▶ [SOURCE DATA]
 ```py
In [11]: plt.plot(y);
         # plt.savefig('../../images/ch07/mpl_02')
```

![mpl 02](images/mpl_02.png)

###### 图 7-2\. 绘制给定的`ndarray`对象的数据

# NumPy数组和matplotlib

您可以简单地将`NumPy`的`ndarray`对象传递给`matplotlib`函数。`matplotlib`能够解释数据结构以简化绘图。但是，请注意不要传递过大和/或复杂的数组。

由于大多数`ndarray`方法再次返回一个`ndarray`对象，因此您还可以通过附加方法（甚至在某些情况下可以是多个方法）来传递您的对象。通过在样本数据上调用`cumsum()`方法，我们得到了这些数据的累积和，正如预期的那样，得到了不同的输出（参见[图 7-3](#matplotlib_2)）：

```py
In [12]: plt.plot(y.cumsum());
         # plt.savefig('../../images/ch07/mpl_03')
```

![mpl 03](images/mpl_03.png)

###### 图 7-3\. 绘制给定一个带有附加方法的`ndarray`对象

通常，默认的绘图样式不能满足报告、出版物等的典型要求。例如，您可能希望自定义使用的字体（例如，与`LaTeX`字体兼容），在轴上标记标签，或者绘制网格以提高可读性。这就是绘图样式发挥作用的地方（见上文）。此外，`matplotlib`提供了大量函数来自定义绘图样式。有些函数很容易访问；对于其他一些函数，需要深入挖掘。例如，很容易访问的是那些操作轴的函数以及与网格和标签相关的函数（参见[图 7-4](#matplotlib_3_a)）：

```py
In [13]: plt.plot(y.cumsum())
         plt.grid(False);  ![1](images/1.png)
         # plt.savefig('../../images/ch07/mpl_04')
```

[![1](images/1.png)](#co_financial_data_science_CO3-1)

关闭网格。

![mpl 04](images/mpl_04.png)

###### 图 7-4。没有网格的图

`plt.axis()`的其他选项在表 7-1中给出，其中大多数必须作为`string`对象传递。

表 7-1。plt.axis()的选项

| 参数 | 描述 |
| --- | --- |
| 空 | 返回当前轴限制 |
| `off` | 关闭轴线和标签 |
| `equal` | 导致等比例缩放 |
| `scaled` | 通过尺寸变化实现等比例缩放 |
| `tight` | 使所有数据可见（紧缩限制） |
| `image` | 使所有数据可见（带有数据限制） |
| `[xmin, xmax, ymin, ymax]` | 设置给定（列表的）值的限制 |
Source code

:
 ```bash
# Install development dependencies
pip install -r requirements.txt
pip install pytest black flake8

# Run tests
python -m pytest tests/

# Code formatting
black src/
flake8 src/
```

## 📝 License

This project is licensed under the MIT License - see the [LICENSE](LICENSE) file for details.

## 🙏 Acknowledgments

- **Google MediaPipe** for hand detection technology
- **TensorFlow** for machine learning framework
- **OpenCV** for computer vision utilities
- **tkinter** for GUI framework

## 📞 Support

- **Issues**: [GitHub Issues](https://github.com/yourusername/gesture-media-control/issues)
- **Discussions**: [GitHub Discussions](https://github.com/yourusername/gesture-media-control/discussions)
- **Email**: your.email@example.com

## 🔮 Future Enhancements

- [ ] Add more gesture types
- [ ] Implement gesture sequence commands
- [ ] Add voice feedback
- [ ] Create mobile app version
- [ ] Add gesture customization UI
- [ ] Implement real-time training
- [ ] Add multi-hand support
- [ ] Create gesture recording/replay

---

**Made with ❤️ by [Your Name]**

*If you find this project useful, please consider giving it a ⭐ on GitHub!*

▶ [TASK OBJECTIVE] Wherever the word "GitHub" turns up in the material, copy the whole line.

▶ [ANSWER FOR THE TASK]
- **Issues**: [GitHub Issues](https://github.com/yourusername/gesture-media-control/issues)
- **Discussions**: [GitHub Discussions](https://github.com/yourusername/gesture-media-control/discussions)
*If you find this project useful, please consider giving it a ⭐ on GitHub!*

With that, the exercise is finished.